Centre aquatique de Pirae: « Tout était planifié et financé », soutient le Tapura
Dans un communiqué relatif au centre aquatique de jeux, le Tapura huiraatira réaffirme de son côté que « tout était planifié et organisé depuis 2020 ». L’occasion de pointer du doigt les mensonges du gouvernement Brotherson sur ce dossier…
Faire revenir les épreuves de natation des Jeux du Pacifique 2027 dans la piscine de Papeete non conforme aux standards internationaux, est, nous le répétons, un aveu d’échec. Un fiasco. Le résultat de trois années d’indécision, d’hésitations et de renoncements.
Nous vous livrons ce que le gouvernement Brotherson a caché aux Polynésiens depuis trois ans. La réalité est simple, factuelle, documentée : toute l’organisation était maîtrisée
Dès 2020, sous l’impulsion du gouvernement de Édouard Fritch, le projet de centre aquatique olympique était non seulement envisagé, mais structuré, financé et planifié dans ses moindres détails.
Le calendrier était clair
2020 : lancement de l’assistance à maîtrise d’ouvrage
2021 (juillet) : lancement du concours de maîtrise d’oeuvre
2022 (juin) : Attribution du marché
2022 : études APS puis APD
2023 (14 mars) : validation définitive du projet
2023 (31 mars) : Dépôt du permis de construire
2023 (fin) : consultation des entreprises
2024 (avril) : démarrage des travaux
2026 (septembre) : livraison de l’équipement
Tout était donc organisé pour que la Polynésie française puisse disposer, avant les Jeux de 2027, d’un centre aquatique moderne, aux normes internationales, capable d’accueillir dignement les compétitions de natation.
Le financement, lui aussi, était sécurisé
Un investissement de 5,8 milliards de francs CFP, inscrit dans le Contrat de développement, financé à 50 % par l’Etat et à 50 % par le Pays. Cela signifiait concrètement une charge ramenée à environ 2,9 milliards pour la Polynésie française. Pas 6 milliards ou 8 milliards comme annoncé par le gouvernement Brotherson.
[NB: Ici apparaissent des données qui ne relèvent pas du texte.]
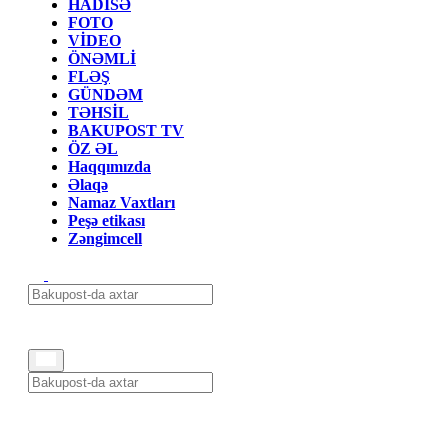
HADİSƏ
FOTO
VİDEO
ÖNƏMLİ
FLƏŞ
GÜNDƏM
TƏHSİL
BAKUPOST TV
ÖZ ƏL
Haqqımızda
Əlaqə
Namaz Vaxtları
Peşə etikası
Zəngimcell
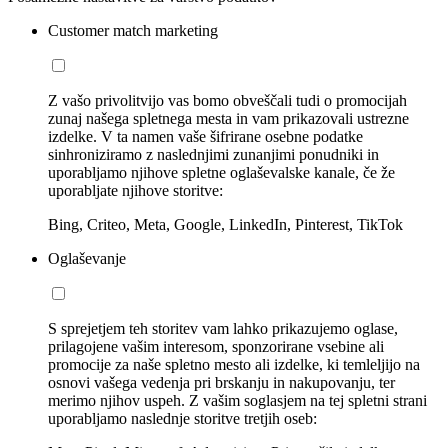
Customer match marketing
Z vašo privolitvijo vas bomo obveščali tudi o promocijah
zunaj našega spletnega mesta in vam prikazovali ustrezne
izdelke. V ta namen vaše šifrirane osebne podatke
sinhroniziramo z naslednjimi zunanjimi ponudniki in
uporabljamo njihove spletne oglaševalske kanale, če že
uporabljate njihove storitve:
Bing, Criteo, Meta, Google, LinkedIn, Pinterest, TikTok
Oglaševanje
S sprejetjem teh storitev vam lahko prikazujemo oglase,
prilagojene vašim interesom, sponzorirane vsebine ali
promocije za naše spletno mesto ali izdelke, ki temleljijo na
osnovi vašega vedenja pri brskanju in nakupovanju, ter
merimo njihov uspeh. Z vašim soglasjem na tej spletni strani
uporabljamo naslednje storitve tretjih oseb:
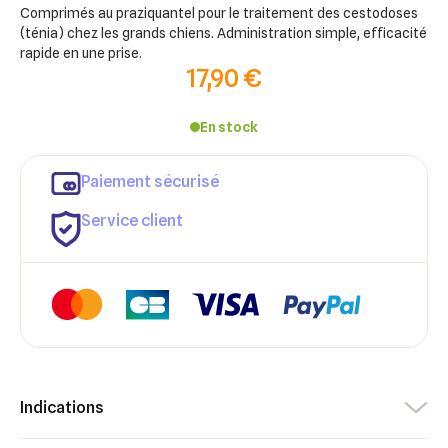
Comprimés au praziquantel pour le traitement des cestodoses
(ténia) chez les grands chiens. Administration simple, efficacité
rapide en une prise.
17,90 €
En stock
Paiement sécurisé
Service client
×
Indications
×
Connexion
Créer une liste d'envies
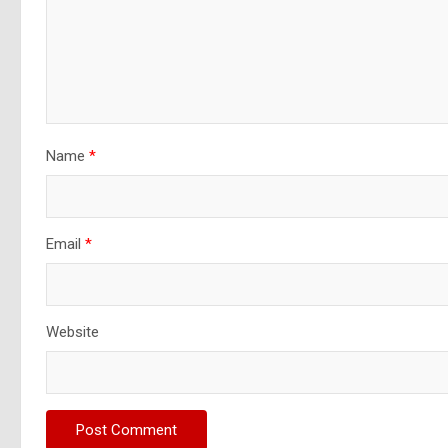
Name
*
Email
*
Website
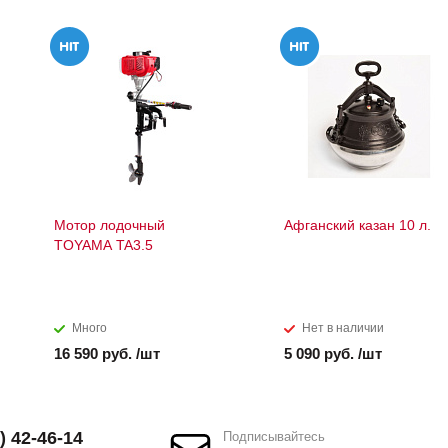
Мотор лодочный
Афганский казан 10 л.
TOYAMA TA3.5
Много
Нет в наличии
16 590 руб. /шт
5 090 руб. /шт
) 42-46-14
Подписывайтесь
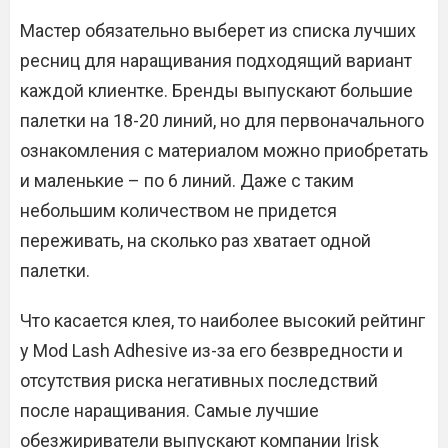
Мастер обязательно выберет из списка лучших
ресниц для наращивания подходящий вариант
каждой клиентке. Бренды выпускают большие
палетки на 18-20 линий, но для первоначального
ознакомления с материалом можно приобретать
и маленькие – по 6 линий. Даже с таким
небольшим количеством не придется
переживать, на сколько раз хватает одной
палетки.
Что касается клея, то наиболее высокий рейтинг
у Mod Lash Adhesive из-за его безвредности и
отсутствия риска негативных последствий
после наращивания. Самые лучшие
обезжириватели выпускают компании Irisk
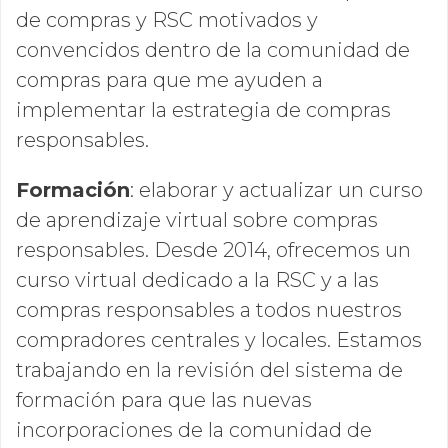
de compras y RSC motivados y
convencidos dentro de la comunidad de
compras para que me ayuden a
implementar la estrategia de compras
responsables.
Formación
:
elaborar y actualizar un curso
de aprendizaje virtual sobre compras
responsables. Desde 2014, ofrecemos un
curso virtual dedicado a la RSC y a las
compras responsables a todos nuestros
compradores centrales y locales. Estamos
trabajando en la revisión del sistema de
formación para que las nuevas
incorporaciones de la comunidad de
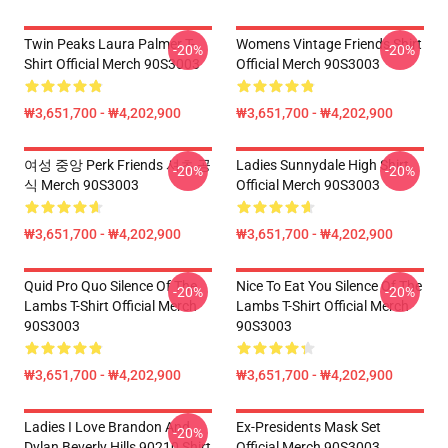
Twin Peaks Laura Palmer T-
Womens Vintage Friends Shirt
-20%
-20%
Shirt Official Merch 90S3003
Official Merch 90S3003
₩3,651,700 - ₩4,202,900
₩3,651,700 - ₩4,202,900
여성 중앙 Perk Friends 셔츠 공
Ladies Sunnydale High Shirt
-20%
-20%
식 Merch 90S3003
Official Merch 90S3003
₩3,651,700 - ₩4,202,900
₩3,651,700 - ₩4,202,900
Quid Pro Quo Silence Of The
Nice To Eat You Silence Of The
-20%
-20%
Lambs T-Shirt Official Merch
Lambs T-Shirt Official Merch
90S3003
90S3003
₩3,651,700 - ₩4,202,900
₩3,651,700 - ₩4,202,900
Ladies I Love Brandon And
Ex-Presidents Mask Set
-20%
Dylan Beverly Hills 90210 Shirt
Official Merch 90S3003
Mieux encore : le projet reposait sur un montage intelligent, avec un foncier mis à disposition par le diocèse de Papeete, pour un franc symbolique, avec un bail de 99 ans, représentant à lui seul près d’un milliard de francs de valeur. Un partenariat exceptionnel avec le CAMICA pour alléger le coût supporté par le Pays tout en garantissant un équipement d’intérêt général.
Centre aquatique des jeux : tout était planifié et organisé depuis 2020
Et au delà des Jeux, l’héritage était réfléchi
🔹 offrir aux jeunes des infrastructures modernes ;
🔹 offrir aux milliers de scolaires de la zone un équipement sportif digne ;
🔹 permettre le développement du sport de haut niveau ;
🔹 réduire le retard en équipements aquatiques ;
🔹 ouvrir l’accès à la natation pour toute la population, et notamment aux jeunes des quartiers populaires environnants.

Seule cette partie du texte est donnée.